取り組む課題: インターハイのハンドボール女子を伝える記事を、途切れたところから引き継いで書き進めてください。

読む抜粋:
━━━

全国高校総体(インターハイ)は13日、新たに競泳と卓球、セーリングが始まり、計6競技が4府県で行われた。ハンドボール女子では、昭和学院(千葉)が準々決勝で勝利し、ベスト4に進出した。
遠藤選手がループシュートで追加点
県岐阜商との準々決勝、前半終盤に先発メンバーに代わってピッチに立った遠藤琉衣選手(3年)。左サイドでボールを受けると高く跳び、相手キーパーの不意をつくループシュートで追加点を挙げた。自陣に戻りながらガッツポーズを見せた。
遠藤選手は中学から競技を始め、「もっとレベルの高い環境で、上を目指したい」と地元・宮城を離れ、昭和学院に進んだ。同校はインターハイで2022年から4大会連続で決勝に進出している強豪で、周囲は小学校から続けてきた選手ばかり。当初は練習についていくのがやっとだった。

━━━

抽出資料:

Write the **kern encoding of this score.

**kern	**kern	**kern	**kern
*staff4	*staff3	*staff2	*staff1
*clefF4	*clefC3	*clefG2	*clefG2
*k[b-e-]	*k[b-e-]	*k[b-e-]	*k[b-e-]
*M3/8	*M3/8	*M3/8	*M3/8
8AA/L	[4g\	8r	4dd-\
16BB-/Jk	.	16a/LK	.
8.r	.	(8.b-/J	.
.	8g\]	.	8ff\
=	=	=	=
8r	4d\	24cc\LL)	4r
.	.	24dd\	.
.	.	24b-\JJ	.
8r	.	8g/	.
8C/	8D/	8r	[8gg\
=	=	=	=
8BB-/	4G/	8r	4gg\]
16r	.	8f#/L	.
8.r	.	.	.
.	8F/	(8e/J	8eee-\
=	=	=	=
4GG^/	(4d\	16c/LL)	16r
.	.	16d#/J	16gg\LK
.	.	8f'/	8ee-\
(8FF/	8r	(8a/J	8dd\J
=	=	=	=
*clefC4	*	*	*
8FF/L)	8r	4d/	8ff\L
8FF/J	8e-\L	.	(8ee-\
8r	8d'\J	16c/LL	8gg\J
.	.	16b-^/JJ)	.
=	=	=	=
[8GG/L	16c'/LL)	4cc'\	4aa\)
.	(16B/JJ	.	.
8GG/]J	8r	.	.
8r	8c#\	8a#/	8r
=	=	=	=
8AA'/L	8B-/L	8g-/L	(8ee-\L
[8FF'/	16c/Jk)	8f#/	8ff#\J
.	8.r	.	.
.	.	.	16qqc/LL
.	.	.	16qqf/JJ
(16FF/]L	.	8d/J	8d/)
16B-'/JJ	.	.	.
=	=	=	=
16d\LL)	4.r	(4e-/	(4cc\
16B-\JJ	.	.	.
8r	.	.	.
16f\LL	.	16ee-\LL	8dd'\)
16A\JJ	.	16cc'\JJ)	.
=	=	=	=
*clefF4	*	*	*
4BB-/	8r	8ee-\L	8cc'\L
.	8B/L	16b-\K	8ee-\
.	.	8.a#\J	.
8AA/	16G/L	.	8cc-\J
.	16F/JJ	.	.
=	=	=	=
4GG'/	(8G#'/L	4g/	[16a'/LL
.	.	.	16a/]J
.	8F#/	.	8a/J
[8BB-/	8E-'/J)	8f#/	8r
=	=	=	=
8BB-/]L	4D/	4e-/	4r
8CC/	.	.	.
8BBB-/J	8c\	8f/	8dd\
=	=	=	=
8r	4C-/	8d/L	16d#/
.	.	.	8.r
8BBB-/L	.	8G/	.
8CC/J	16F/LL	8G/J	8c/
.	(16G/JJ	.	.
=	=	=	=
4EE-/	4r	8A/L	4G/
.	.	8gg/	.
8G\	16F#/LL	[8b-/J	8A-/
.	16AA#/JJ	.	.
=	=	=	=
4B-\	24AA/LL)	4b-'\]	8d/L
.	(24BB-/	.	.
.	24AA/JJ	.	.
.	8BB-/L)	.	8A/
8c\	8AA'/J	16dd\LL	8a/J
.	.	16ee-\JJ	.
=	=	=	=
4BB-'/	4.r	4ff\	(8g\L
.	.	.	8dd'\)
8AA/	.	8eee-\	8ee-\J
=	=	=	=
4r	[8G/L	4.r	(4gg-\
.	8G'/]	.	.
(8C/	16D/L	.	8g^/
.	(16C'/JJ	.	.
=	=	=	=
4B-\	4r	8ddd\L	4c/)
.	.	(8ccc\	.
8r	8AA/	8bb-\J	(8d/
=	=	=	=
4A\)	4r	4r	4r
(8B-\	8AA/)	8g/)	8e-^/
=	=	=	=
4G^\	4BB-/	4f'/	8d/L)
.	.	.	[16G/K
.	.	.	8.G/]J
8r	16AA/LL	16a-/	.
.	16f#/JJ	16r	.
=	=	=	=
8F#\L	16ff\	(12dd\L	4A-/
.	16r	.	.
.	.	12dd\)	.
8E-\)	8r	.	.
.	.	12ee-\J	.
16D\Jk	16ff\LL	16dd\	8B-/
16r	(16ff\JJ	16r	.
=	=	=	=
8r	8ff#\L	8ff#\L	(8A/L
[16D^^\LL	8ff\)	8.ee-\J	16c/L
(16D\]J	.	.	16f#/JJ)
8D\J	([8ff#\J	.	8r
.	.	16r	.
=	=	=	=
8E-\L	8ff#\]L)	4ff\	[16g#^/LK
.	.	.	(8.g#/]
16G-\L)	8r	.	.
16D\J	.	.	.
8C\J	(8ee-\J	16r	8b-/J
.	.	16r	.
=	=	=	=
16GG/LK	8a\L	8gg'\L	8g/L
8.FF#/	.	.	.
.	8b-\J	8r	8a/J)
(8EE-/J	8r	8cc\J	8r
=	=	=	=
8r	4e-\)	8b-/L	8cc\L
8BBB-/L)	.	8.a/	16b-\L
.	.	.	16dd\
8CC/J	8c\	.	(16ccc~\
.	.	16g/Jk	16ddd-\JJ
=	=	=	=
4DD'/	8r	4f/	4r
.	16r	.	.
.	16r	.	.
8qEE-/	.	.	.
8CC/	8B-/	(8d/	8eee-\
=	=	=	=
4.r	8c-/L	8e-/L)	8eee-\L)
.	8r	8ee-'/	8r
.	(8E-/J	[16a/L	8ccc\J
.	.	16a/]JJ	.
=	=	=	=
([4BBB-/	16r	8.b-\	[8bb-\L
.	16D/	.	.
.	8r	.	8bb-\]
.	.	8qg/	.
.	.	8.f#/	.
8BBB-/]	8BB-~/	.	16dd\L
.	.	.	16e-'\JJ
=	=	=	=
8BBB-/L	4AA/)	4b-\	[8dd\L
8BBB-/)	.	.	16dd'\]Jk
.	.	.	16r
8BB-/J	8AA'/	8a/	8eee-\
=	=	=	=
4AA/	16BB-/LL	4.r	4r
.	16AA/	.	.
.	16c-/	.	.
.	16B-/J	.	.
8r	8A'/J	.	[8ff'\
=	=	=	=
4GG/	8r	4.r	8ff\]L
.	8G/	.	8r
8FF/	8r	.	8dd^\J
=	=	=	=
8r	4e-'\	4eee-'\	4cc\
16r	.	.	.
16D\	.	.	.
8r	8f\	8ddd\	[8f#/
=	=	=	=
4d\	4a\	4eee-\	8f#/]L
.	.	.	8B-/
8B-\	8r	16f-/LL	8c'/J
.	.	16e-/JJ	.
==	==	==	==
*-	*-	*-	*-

━━━

回答欄:
大けがを乗り越えて復帰
1年の夏、遠征中の練習試合で左膝前十字靱帯断裂の大けがを負った。焦りはあったが、「このケガ(の経験)があってよかった、と後で思えるように」と気持ちを切り替え、リハビリに励んだ。シュートの威力を上げようと上半身を重点的に鍛え、8か月後の復帰時にはベンチプレスを50キロまで挙げられるようになった。
佐藤奏吉監督は「実力ではい上がってきた。まだまだやってくれる」と評価する。今大会では3回戦の高野山(和歌山)戦でチーム最多の8点を挙げ、この日も4得点。遠藤選手は「まだやれる。先発メンバーを支え、優勝に導きたい」と力を込めた。